[Source data]

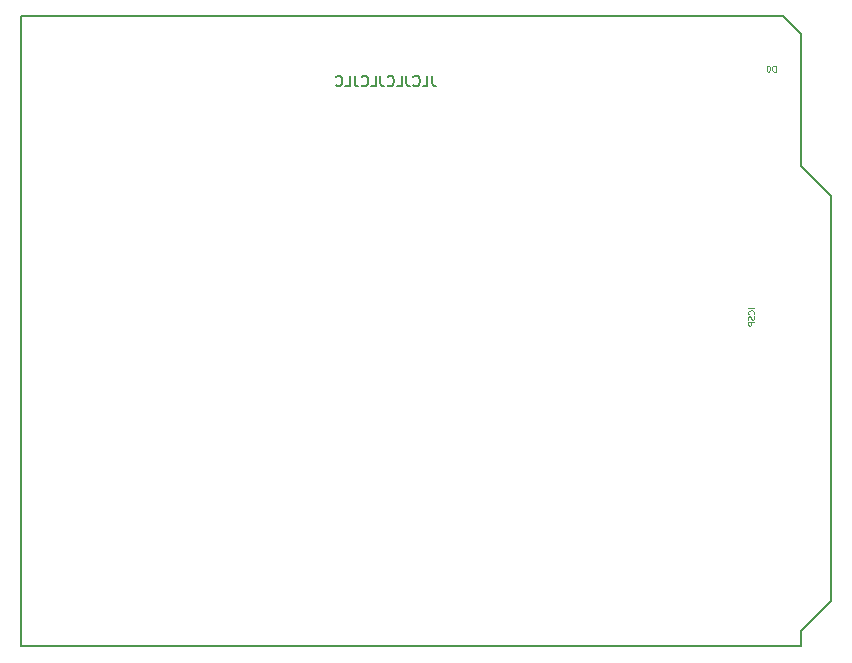
<source format=gbr>
%TF.GenerationSoftware,KiCad,Pcbnew,7.0.2-0*%
%TF.CreationDate,2023-05-27T13:50:39-05:00*%
%TF.ProjectId,CowPi-Shield,436f7750-692d-4536-9869-656c642e6b69,mk3b*%
%TF.SameCoordinates,Original*%
%TF.FileFunction,Legend,Bot*%
%TF.FilePolarity,Positive*%
%FSLAX46Y46*%
G04 Gerber Fmt 4.6, Leading zero omitted, Abs format (unit mm)*
G04 Created by KiCad (PCBNEW 7.0.2-0) date 2023-05-27 13:50:39*
%MOMM*%
%LPD*%
G01*
G04 APERTURE LIST*
%ADD10C,0.150000*%
%ADD11C,0.125000*%
%ADD12C,0.075000*%
G04 APERTURE END LIST*
D10*
X134736189Y-84633227D02*
X134736189Y-85240370D01*
X134736189Y-85240370D02*
X134776666Y-85361798D01*
X134776666Y-85361798D02*
X134857618Y-85442751D01*
X134857618Y-85442751D02*
X134979047Y-85483227D01*
X134979047Y-85483227D02*
X135059999Y-85483227D01*
X133926666Y-85483227D02*
X134331428Y-85483227D01*
X134331428Y-85483227D02*
X134331428Y-84633227D01*
X133157618Y-85402274D02*
X133198094Y-85442751D01*
X133198094Y-85442751D02*
X133319523Y-85483227D01*
X133319523Y-85483227D02*
X133400475Y-85483227D01*
X133400475Y-85483227D02*
X133521904Y-85442751D01*
X133521904Y-85442751D02*
X133602856Y-85361798D01*
X133602856Y-85361798D02*
X133643333Y-85280846D01*
X133643333Y-85280846D02*
X133683809Y-85118941D01*
X133683809Y-85118941D02*
X133683809Y-84997512D01*
X133683809Y-84997512D02*
X133643333Y-84835608D01*
X133643333Y-84835608D02*
X133602856Y-84754655D01*
X133602856Y-84754655D02*
X133521904Y-84673703D01*
X133521904Y-84673703D02*
X133400475Y-84633227D01*
X133400475Y-84633227D02*
X133319523Y-84633227D01*
X133319523Y-84633227D02*
X133198094Y-84673703D01*
X133198094Y-84673703D02*
X133157618Y-84714179D01*
X132550475Y-84633227D02*
X132550475Y-85240370D01*
X132550475Y-85240370D02*
X132590952Y-85361798D01*
X132590952Y-85361798D02*
X132671904Y-85442751D01*
X132671904Y-85442751D02*
X132793333Y-85483227D01*
X132793333Y-85483227D02*
X132874285Y-85483227D01*
X131740952Y-85483227D02*
X132145714Y-85483227D01*
X132145714Y-85483227D02*
X132145714Y-84633227D01*
X130971904Y-85402274D02*
X131012380Y-85442751D01*
X131012380Y-85442751D02*
X131133809Y-85483227D01*
X131133809Y-85483227D02*
X131214761Y-85483227D01*
X131214761Y-85483227D02*
X131336190Y-85442751D01*
X131336190Y-85442751D02*
X131417142Y-85361798D01*
X131417142Y-85361798D02*
X131457619Y-85280846D01*
X131457619Y-85280846D02*
X131498095Y-85118941D01*
X131498095Y-85118941D02*
X131498095Y-84997512D01*
X131498095Y-84997512D02*
X131457619Y-84835608D01*
X131457619Y-84835608D02*
X131417142Y-84754655D01*
X131417142Y-84754655D02*
X131336190Y-84673703D01*
X131336190Y-84673703D02*
X131214761Y-84633227D01*
X131214761Y-84633227D02*
X131133809Y-84633227D01*
X131133809Y-84633227D02*
X131012380Y-84673703D01*
X131012380Y-84673703D02*
X130971904Y-84714179D01*
X130364761Y-84633227D02*
X130364761Y-85240370D01*
X130364761Y-85240370D02*
X130405238Y-85361798D01*
X130405238Y-85361798D02*
X130486190Y-85442751D01*
X130486190Y-85442751D02*
X130607619Y-85483227D01*
X130607619Y-85483227D02*
X130688571Y-85483227D01*
X129555238Y-85483227D02*
X129960000Y-85483227D01*
X129960000Y-85483227D02*
X129960000Y-84633227D01*
X128786190Y-85402274D02*
X128826666Y-85442751D01*
X128826666Y-85442751D02*
X128948095Y-85483227D01*
X128948095Y-85483227D02*
X129029047Y-85483227D01*
X129029047Y-85483227D02*
X129150476Y-85442751D01*
X129150476Y-85442751D02*
X129231428Y-85361798D01*
X129231428Y-85361798D02*
X129271905Y-85280846D01*
X129271905Y-85280846D02*
X129312381Y-85118941D01*
X129312381Y-85118941D02*
X129312381Y-84997512D01*
X129312381Y-84997512D02*
X129271905Y-84835608D01*
X129271905Y-84835608D02*
X129231428Y-84754655D01*
X129231428Y-84754655D02*
X129150476Y-84673703D01*
X129150476Y-84673703D02*
X129029047Y-84633227D01*
X129029047Y-84633227D02*
X128948095Y-84633227D01*
X128948095Y-84633227D02*
X128826666Y-84673703D01*
X128826666Y-84673703D02*
X128786190Y-84714179D01*
X128179047Y-84633227D02*
X128179047Y-85240370D01*
X128179047Y-85240370D02*
X128219524Y-85361798D01*
X128219524Y-85361798D02*
X128300476Y-85442751D01*
X128300476Y-85442751D02*
X128421905Y-85483227D01*
X128421905Y-85483227D02*
X128502857Y-85483227D01*
X127369524Y-85483227D02*
X127774286Y-85483227D01*
X127774286Y-85483227D02*
X127774286Y-84633227D01*
X126600476Y-85402274D02*
X126640952Y-85442751D01*
X126640952Y-85442751D02*
X126762381Y-85483227D01*
X126762381Y-85483227D02*
X126843333Y-85483227D01*
X126843333Y-85483227D02*
X126964762Y-85442751D01*
X126964762Y-85442751D02*
X127045714Y-85361798D01*
X127045714Y-85361798D02*
X127086191Y-85280846D01*
X127086191Y-85280846D02*
X127126667Y-85118941D01*
X127126667Y-85118941D02*
X127126667Y-84997512D01*
X127126667Y-84997512D02*
X127086191Y-84835608D01*
X127086191Y-84835608D02*
X127045714Y-84754655D01*
X127045714Y-84754655D02*
X126964762Y-84673703D01*
X126964762Y-84673703D02*
X126843333Y-84633227D01*
X126843333Y-84633227D02*
X126762381Y-84633227D01*
X126762381Y-84633227D02*
X126640952Y-84673703D01*
X126640952Y-84673703D02*
X126600476Y-84714179D01*
D11*
X161995041Y-104273863D02*
X161495041Y-104273863D01*
X161947422Y-104797672D02*
X161971232Y-104773863D01*
X161971232Y-104773863D02*
X161995041Y-104702434D01*
X161995041Y-104702434D02*
X161995041Y-104654815D01*
X161995041Y-104654815D02*
X161971232Y-104583387D01*
X161971232Y-104583387D02*
X161923612Y-104535768D01*
X161923612Y-104535768D02*
X161875993Y-104511958D01*
X161875993Y-104511958D02*
X161780755Y-104488149D01*
X161780755Y-104488149D02*
X161709327Y-104488149D01*
X161709327Y-104488149D02*
X161614089Y-104511958D01*
X161614089Y-104511958D02*
X161566470Y-104535768D01*
X161566470Y-104535768D02*
X161518851Y-104583387D01*
X161518851Y-104583387D02*
X161495041Y-104654815D01*
X161495041Y-104654815D02*
X161495041Y-104702434D01*
X161495041Y-104702434D02*
X161518851Y-104773863D01*
X161518851Y-104773863D02*
X161542660Y-104797672D01*
X161971232Y-104988149D02*
X161995041Y-105059577D01*
X161995041Y-105059577D02*
X161995041Y-105178625D01*
X161995041Y-105178625D02*
X161971232Y-105226244D01*
X161971232Y-105226244D02*
X161947422Y-105250053D01*
X161947422Y-105250053D02*
X161899803Y-105273863D01*
X161899803Y-105273863D02*
X161852184Y-105273863D01*
X161852184Y-105273863D02*
X161804565Y-105250053D01*
X161804565Y-105250053D02*
X161780755Y-105226244D01*
X161780755Y-105226244D02*
X161756946Y-105178625D01*
X161756946Y-105178625D02*
X161733136Y-105083387D01*
X161733136Y-105083387D02*
X161709327Y-105035768D01*
X161709327Y-105035768D02*
X161685517Y-105011958D01*
X161685517Y-105011958D02*
X161637898Y-104988149D01*
X161637898Y-104988149D02*
X161590279Y-104988149D01*
X161590279Y-104988149D02*
X161542660Y-105011958D01*
X161542660Y-105011958D02*
X161518851Y-105035768D01*
X161518851Y-105035768D02*
X161495041Y-105083387D01*
X161495041Y-105083387D02*
X161495041Y-105202434D01*
X161495041Y-105202434D02*
X161518851Y-105273863D01*
X161995041Y-105488148D02*
X161495041Y-105488148D01*
X161495041Y-105488148D02*
X161495041Y-105678624D01*
X161495041Y-105678624D02*
X161518851Y-105726243D01*
X161518851Y-105726243D02*
X161542660Y-105750053D01*
X161542660Y-105750053D02*
X161590279Y-105773862D01*
X161590279Y-105773862D02*
X161661708Y-105773862D01*
X161661708Y-105773862D02*
X161709327Y-105750053D01*
X161709327Y-105750053D02*
X161733136Y-105726243D01*
X161733136Y-105726243D02*
X161756946Y-105678624D01*
X161756946Y-105678624D02*
X161756946Y-105488148D01*
D12*
%TO.C,XA1*%
X163813047Y-84260546D02*
X163813047Y-83760546D01*
X163813047Y-83760546D02*
X163693999Y-83760546D01*
X163693999Y-83760546D02*
X163622571Y-83784356D01*
X163622571Y-83784356D02*
X163574952Y-83831975D01*
X163574952Y-83831975D02*
X163551142Y-83879594D01*
X163551142Y-83879594D02*
X163527333Y-83974832D01*
X163527333Y-83974832D02*
X163527333Y-84046260D01*
X163527333Y-84046260D02*
X163551142Y-84141498D01*
X163551142Y-84141498D02*
X163574952Y-84189117D01*
X163574952Y-84189117D02*
X163622571Y-84236737D01*
X163622571Y-84236737D02*
X163693999Y-84260546D01*
X163693999Y-84260546D02*
X163813047Y-84260546D01*
X163217809Y-83760546D02*
X163170190Y-83760546D01*
X163170190Y-83760546D02*
X163122571Y-83784356D01*
X163122571Y-83784356D02*
X163098761Y-83808165D01*
X163098761Y-83808165D02*
X163074952Y-83855784D01*
X163074952Y-83855784D02*
X163051142Y-83951022D01*
X163051142Y-83951022D02*
X163051142Y-84070070D01*
X163051142Y-84070070D02*
X163074952Y-84165308D01*
X163074952Y-84165308D02*
X163098761Y-84212927D01*
X163098761Y-84212927D02*
X163122571Y-84236737D01*
X163122571Y-84236737D02*
X163170190Y-84260546D01*
X163170190Y-84260546D02*
X163217809Y-84260546D01*
X163217809Y-84260546D02*
X163265428Y-84236737D01*
X163265428Y-84236737D02*
X163289237Y-84212927D01*
X163289237Y-84212927D02*
X163313047Y-84165308D01*
X163313047Y-84165308D02*
X163336856Y-84070070D01*
X163336856Y-84070070D02*
X163336856Y-83951022D01*
X163336856Y-83951022D02*
X163313047Y-83855784D01*
X163313047Y-83855784D02*
X163289237Y-83808165D01*
X163289237Y-83808165D02*
X163265428Y-83784356D01*
X163265428Y-83784356D02*
X163217809Y-83760546D01*
D10*
X99944000Y-79584237D02*
X99944000Y-132924237D01*
X99944000Y-79584237D02*
X164460000Y-79584237D01*
X99944000Y-132924237D02*
X165984000Y-132924237D01*
X164460000Y-79584237D02*
X165984000Y-81108237D01*
X165984000Y-92284237D02*
X165984000Y-81108237D01*
X165984000Y-131654237D02*
X168524000Y-129114237D01*
X165984000Y-132924237D02*
X165984000Y-131654237D01*
X168524000Y-94824237D02*
X165984000Y-92284237D01*
X168524000Y-129114237D02*
X168524000Y-94824237D01*
%TD*%
M02*

</source>
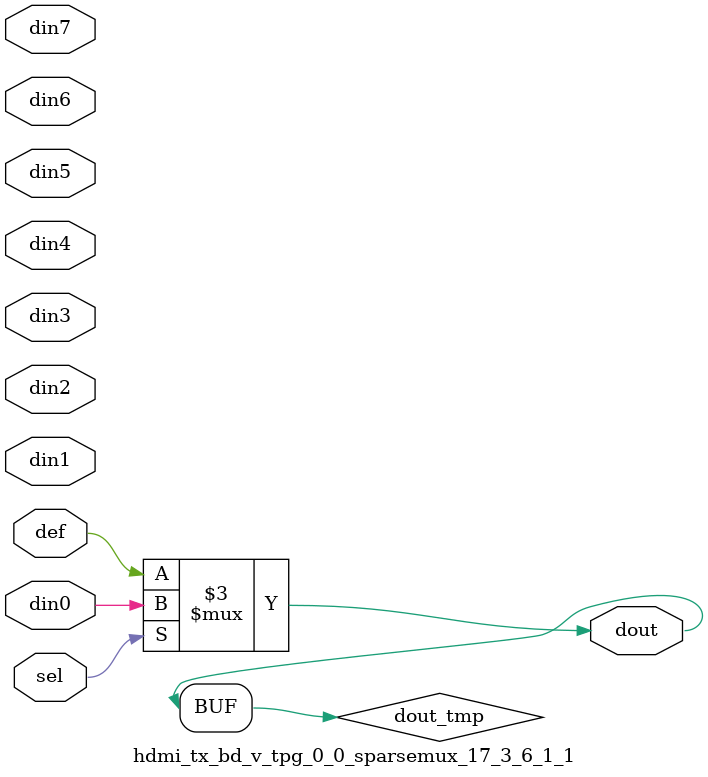
<source format=v>
`timescale 1ns / 1ps

(* DowngradeIPIdentifiedWarnings="yes" *) module hdmi_tx_bd_v_tpg_0_0_sparsemux_17_3_6_1_1 (din0,din1,din2,din3,din4,din5,din6,din7,def,sel,dout);

parameter din0_WIDTH = 1;

parameter din1_WIDTH = 1;

parameter din2_WIDTH = 1;

parameter din3_WIDTH = 1;

parameter din4_WIDTH = 1;

parameter din5_WIDTH = 1;

parameter din6_WIDTH = 1;

parameter din7_WIDTH = 1;

parameter def_WIDTH = 1;
parameter sel_WIDTH = 1;
parameter dout_WIDTH = 1;

parameter [sel_WIDTH-1:0] CASE0 = 1;

parameter [sel_WIDTH-1:0] CASE1 = 1;

parameter [sel_WIDTH-1:0] CASE2 = 1;

parameter [sel_WIDTH-1:0] CASE3 = 1;

parameter [sel_WIDTH-1:0] CASE4 = 1;

parameter [sel_WIDTH-1:0] CASE5 = 1;

parameter [sel_WIDTH-1:0] CASE6 = 1;

parameter [sel_WIDTH-1:0] CASE7 = 1;

parameter ID = 1;
parameter NUM_STAGE = 1;



input [din0_WIDTH-1:0] din0;

input [din1_WIDTH-1:0] din1;

input [din2_WIDTH-1:0] din2;

input [din3_WIDTH-1:0] din3;

input [din4_WIDTH-1:0] din4;

input [din5_WIDTH-1:0] din5;

input [din6_WIDTH-1:0] din6;

input [din7_WIDTH-1:0] din7;

input [def_WIDTH-1:0] def;
input [sel_WIDTH-1:0] sel;

output [dout_WIDTH-1:0] dout;



reg [dout_WIDTH-1:0] dout_tmp;


always @ (*) begin
(* parallel_case *) case (sel)
    
    CASE0 : dout_tmp = din0;
    
    CASE1 : dout_tmp = din1;
    
    CASE2 : dout_tmp = din2;
    
    CASE3 : dout_tmp = din3;
    
    CASE4 : dout_tmp = din4;
    
    CASE5 : dout_tmp = din5;
    
    CASE6 : dout_tmp = din6;
    
    CASE7 : dout_tmp = din7;
    
    default : dout_tmp = def;
endcase
end


assign dout = dout_tmp;



endmodule

</source>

[Assigned task] The expected answer is a word-for-word copy of every line from the one that contains "parameter NUM_STAGE = 1;" through the final line of the material.

[Result for this task]
parameter NUM_STAGE = 1;



input [din0_WIDTH-1:0] din0;

input [din1_WIDTH-1:0] din1;

input [din2_WIDTH-1:0] din2;

input [din3_WIDTH-1:0] din3;

input [din4_WIDTH-1:0] din4;

input [din5_WIDTH-1:0] din5;

input [din6_WIDTH-1:0] din6;

input [din7_WIDTH-1:0] din7;

input [def_WIDTH-1:0] def;
input [sel_WIDTH-1:0] sel;

output [dout_WIDTH-1:0] dout;



reg [dout_WIDTH-1:0] dout_tmp;


always @ (*) begin
(* parallel_case *) case (sel)
    
    CASE0 : dout_tmp = din0;
    
    CASE1 : dout_tmp = din1;
    
    CASE2 : dout_tmp = din2;
    
    CASE3 : dout_tmp = din3;
    
    CASE4 : dout_tmp = din4;
    
    CASE5 : dout_tmp = din5;
    
    CASE6 : dout_tmp = din6;
    
    CASE7 : dout_tmp = din7;
    
    default : dout_tmp = def;
endcase
end


assign dout = dout_tmp;



endmodule

</source>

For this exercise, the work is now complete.